I called his teacher on it because I was so mad that she wasn’t doing more for him. It’s not exactly convenient for me to pick him up at 4:00 twice a week. I didn’t say that. I said that Gavin doesn’t say much but that was how he described things. She never did set the record straight. Her tone in her emails to me has become more distant and aloof. That only fuels my fire!

The kids were told to get ready to go out to eat. They were surprised and excited. Heath drove to the parking lot where Sylvan is. We had agreed we would get dinner first and then drop the bomb. He decided to rip off the Band-Aid right away. We walked into Sylvan where we met Sue, the unwitting moderator in our family standoff. The boys looked like they could not have felt worse about themselves.

I never intended for Sylvan to be a punishment. They sure took it that way. We have been hoping for improvements but nothing is changing. Therefore someone else needs to help us help the boys. What we are doing is not working. What they are doing is not working.

Gavin’s chin quivered when he answered Sue’s questions. He was brave and kept the tears at bay. Parker just put his head down and spoke so quietly you could barely hear him. Gwen, on the other hand, could not have been more excited to be in such a fun place! She was all smiles and enthusiasm. Sue got rid of her right away. She let Gwen go explore the transition table that was full of coloring pages and markers. Gwen was in little girl heaven.

Sue explained their token system, trying to sell the boys on the prizes they could buy with the tokens they earn. No prize could have soothed the searing pain in their minds. Gwen was thrilled by the trinkets on the shelves of the “store.” Unfortunately, Gwen is the only kid right now playing the school game. She can’t spell to save her life but she is a model student otherwise.

We didn’t talk long before taking the boys out of the fire and putting them back in the frying pan. Like lambs to their own slaughter, the boys followed us to the barbecue joint for dinner. Gavin forgave us quickly enough because he loves barbecue. Parker let his betrayal simmer. He claimed he hates barbecue. Dinner was a fairly quiet affair. Heath wouldn’t let me talk about anything until we got home.

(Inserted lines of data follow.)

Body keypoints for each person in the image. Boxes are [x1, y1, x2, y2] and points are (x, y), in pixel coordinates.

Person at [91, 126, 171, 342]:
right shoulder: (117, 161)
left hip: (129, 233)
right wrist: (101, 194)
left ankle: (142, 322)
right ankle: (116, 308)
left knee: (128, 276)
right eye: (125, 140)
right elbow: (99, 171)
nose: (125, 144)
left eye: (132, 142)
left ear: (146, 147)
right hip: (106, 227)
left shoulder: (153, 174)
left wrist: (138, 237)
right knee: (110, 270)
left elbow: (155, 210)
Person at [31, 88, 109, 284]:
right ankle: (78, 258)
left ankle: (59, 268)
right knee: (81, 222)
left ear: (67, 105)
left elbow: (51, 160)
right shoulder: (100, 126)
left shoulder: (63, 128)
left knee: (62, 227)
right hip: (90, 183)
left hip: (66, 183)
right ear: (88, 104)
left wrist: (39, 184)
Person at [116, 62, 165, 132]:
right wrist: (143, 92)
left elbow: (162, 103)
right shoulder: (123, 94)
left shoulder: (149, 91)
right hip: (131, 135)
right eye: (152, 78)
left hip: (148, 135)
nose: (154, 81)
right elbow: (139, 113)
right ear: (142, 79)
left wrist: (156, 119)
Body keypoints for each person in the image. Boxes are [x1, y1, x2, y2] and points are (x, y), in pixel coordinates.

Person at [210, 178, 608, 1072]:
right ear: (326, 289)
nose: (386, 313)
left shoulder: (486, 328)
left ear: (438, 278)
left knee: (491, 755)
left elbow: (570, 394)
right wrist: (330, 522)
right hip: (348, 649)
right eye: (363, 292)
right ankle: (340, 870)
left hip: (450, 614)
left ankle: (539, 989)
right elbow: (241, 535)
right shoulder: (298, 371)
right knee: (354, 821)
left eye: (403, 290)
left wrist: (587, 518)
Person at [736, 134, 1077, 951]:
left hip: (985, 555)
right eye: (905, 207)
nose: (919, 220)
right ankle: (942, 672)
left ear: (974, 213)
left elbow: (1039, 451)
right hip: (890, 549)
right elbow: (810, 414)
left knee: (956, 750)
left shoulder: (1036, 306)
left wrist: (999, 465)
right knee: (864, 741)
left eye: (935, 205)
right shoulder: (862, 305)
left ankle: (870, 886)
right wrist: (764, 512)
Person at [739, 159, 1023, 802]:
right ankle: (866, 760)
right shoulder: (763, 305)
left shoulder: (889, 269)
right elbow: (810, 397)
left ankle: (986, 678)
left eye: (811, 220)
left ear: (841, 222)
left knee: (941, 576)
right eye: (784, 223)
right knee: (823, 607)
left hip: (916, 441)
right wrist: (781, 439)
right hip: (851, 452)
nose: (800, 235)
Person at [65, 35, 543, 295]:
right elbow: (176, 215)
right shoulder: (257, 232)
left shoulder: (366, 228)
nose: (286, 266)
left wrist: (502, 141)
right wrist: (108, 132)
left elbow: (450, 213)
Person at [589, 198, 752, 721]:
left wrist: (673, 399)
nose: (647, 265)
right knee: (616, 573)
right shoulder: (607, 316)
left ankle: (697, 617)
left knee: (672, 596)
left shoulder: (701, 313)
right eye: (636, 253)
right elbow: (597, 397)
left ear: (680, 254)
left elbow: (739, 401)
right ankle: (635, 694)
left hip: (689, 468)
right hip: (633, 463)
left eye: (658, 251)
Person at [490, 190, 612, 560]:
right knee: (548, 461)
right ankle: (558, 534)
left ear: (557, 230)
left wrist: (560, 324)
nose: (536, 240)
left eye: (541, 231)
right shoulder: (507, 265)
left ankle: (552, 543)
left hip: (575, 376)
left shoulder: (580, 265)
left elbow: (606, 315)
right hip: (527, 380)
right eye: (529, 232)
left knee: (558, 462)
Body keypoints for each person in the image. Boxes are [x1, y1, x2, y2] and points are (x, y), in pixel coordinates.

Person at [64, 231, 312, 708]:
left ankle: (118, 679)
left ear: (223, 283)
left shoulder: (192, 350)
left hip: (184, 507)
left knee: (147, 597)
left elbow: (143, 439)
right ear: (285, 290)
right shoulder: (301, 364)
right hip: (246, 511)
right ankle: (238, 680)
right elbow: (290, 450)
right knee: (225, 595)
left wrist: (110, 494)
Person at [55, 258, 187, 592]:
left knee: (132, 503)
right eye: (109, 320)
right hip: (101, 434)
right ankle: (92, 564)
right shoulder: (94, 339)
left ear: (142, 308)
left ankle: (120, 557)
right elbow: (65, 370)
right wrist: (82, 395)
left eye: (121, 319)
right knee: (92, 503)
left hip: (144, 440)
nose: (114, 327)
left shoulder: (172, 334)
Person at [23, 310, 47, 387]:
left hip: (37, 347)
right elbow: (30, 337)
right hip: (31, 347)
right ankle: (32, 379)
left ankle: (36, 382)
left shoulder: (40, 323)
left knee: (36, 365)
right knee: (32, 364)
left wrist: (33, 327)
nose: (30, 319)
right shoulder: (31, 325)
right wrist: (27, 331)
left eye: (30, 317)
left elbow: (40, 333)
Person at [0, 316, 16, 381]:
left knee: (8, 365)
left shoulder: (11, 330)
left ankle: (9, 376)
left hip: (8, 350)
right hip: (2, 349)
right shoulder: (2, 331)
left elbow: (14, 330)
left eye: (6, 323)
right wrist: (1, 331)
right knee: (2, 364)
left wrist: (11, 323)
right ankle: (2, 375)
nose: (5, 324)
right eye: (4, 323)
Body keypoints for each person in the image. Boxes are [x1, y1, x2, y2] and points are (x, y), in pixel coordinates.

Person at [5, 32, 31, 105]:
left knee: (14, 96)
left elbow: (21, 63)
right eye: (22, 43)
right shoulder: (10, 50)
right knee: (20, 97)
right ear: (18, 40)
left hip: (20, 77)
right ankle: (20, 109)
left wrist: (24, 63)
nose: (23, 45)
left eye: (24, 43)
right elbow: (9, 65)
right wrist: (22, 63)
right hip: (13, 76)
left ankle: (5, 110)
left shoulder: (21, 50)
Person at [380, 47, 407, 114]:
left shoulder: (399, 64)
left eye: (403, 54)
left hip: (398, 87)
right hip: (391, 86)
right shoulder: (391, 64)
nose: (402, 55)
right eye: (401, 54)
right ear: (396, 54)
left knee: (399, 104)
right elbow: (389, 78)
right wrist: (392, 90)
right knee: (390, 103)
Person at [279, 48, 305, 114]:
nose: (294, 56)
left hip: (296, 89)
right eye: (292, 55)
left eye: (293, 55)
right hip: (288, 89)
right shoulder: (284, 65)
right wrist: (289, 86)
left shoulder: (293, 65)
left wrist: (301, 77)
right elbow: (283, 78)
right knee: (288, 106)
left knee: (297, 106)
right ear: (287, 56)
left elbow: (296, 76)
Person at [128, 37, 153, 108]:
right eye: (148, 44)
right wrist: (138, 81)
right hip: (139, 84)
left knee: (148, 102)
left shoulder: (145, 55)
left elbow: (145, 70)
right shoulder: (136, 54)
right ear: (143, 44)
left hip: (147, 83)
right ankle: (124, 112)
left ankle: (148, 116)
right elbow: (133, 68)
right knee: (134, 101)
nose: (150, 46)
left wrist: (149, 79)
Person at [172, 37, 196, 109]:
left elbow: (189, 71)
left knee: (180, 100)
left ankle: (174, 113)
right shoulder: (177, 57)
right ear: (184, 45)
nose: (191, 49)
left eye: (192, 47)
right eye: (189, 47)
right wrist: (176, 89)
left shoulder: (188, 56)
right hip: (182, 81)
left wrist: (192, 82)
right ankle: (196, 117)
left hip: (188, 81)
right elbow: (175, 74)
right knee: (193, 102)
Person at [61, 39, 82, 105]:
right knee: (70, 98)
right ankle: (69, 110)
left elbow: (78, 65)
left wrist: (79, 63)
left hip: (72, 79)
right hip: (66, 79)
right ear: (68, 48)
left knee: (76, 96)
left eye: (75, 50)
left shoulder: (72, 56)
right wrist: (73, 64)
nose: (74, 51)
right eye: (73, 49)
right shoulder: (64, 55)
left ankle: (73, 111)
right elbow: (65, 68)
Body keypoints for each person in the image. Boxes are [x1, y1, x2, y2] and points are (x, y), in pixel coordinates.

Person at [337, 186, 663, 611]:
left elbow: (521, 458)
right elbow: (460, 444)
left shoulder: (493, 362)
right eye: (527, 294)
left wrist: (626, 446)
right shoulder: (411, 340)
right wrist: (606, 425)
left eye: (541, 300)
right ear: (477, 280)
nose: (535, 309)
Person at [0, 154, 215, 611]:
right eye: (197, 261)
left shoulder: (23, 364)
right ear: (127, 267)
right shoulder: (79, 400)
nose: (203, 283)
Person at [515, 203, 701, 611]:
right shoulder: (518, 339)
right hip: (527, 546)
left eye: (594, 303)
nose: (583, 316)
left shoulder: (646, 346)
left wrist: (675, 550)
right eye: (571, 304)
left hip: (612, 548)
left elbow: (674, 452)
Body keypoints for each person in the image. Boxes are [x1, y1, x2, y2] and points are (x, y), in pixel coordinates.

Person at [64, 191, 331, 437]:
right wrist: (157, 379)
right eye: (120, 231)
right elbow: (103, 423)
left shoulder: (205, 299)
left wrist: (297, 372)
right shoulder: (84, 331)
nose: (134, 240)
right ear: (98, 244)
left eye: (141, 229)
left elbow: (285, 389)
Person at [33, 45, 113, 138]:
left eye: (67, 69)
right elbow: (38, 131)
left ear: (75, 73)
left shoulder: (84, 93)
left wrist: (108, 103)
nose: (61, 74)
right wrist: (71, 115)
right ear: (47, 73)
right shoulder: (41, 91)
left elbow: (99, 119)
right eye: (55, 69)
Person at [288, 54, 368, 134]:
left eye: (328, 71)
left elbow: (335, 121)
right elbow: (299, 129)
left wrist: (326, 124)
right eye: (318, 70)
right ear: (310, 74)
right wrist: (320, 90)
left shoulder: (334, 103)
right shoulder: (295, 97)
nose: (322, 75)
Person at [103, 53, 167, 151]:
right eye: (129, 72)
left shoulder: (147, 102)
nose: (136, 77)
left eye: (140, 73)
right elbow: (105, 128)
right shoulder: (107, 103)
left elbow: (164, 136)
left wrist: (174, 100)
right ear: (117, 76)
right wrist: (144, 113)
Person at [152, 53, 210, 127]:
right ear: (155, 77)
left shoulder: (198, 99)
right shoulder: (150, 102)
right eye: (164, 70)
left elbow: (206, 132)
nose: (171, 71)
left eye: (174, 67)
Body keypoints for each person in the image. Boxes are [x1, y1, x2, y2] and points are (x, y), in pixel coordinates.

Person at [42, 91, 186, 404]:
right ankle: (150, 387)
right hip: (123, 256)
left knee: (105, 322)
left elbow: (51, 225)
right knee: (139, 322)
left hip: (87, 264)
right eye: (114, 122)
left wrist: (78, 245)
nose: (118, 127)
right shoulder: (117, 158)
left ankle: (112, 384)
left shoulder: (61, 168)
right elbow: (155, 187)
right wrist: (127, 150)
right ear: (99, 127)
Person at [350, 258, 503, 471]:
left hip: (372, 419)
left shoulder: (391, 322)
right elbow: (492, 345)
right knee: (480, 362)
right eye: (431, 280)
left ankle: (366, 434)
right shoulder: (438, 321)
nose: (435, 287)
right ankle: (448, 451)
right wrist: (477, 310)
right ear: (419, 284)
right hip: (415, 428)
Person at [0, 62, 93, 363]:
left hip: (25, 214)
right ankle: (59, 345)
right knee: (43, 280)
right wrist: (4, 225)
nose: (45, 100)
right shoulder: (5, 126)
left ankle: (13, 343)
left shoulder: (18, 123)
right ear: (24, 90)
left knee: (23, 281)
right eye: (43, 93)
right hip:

After two separate conversations with the boys, we concluded that Gavin will not take the study skills test at Sylvan. Parker will take the math test. Gavin hates homework. He sounded like a mini me with his arguments against homework. All I could do was agree while reminding him it’s a fact of life and he still has to do it. I thought it was interesting that he admitted he would write silly answers on his math homework just to see what would happen. When the teacher didn’t say anything or even mark it wrong, Gavin knew the homework was a giant waste of time.

I appreciate his bold sleuthing but it’s still not okay. We told him to turn in honest work. He agreed he will start turning in his homework. I hope so. Why spend hours on something you don’t get credit for? I hope we got through to him that even though he’s bored in a lot of his classes, he still needs to play the game. The homework may feel like a waste of time but he still has to do it. He lost his technology privileges. We agreed if he can show us better study habits at home with better grades, we won’t make him do Sylvan.

Parker has complained about math enough that we are willing to pay the exorbitant fees to have Sylvan test him. Gavin is a chip off the old (father) block with his math habits. Being bored because no one else in the class can keep up. Not doing homework, etc. Parker is more like I was. I could barely keep my head above water when it came to math. We have the means to help him better understand so why wouldn’t we?

For now that’s where things stand. Parenting is not for the weak of heart. Sue put it best when she told the boys they are lucky to have parents who care enough to try interventions to help them succeed. They glowered then. Maybe one day they will agree. Family is there in good times and bad. As a result, barbecue may always taste like betrayal.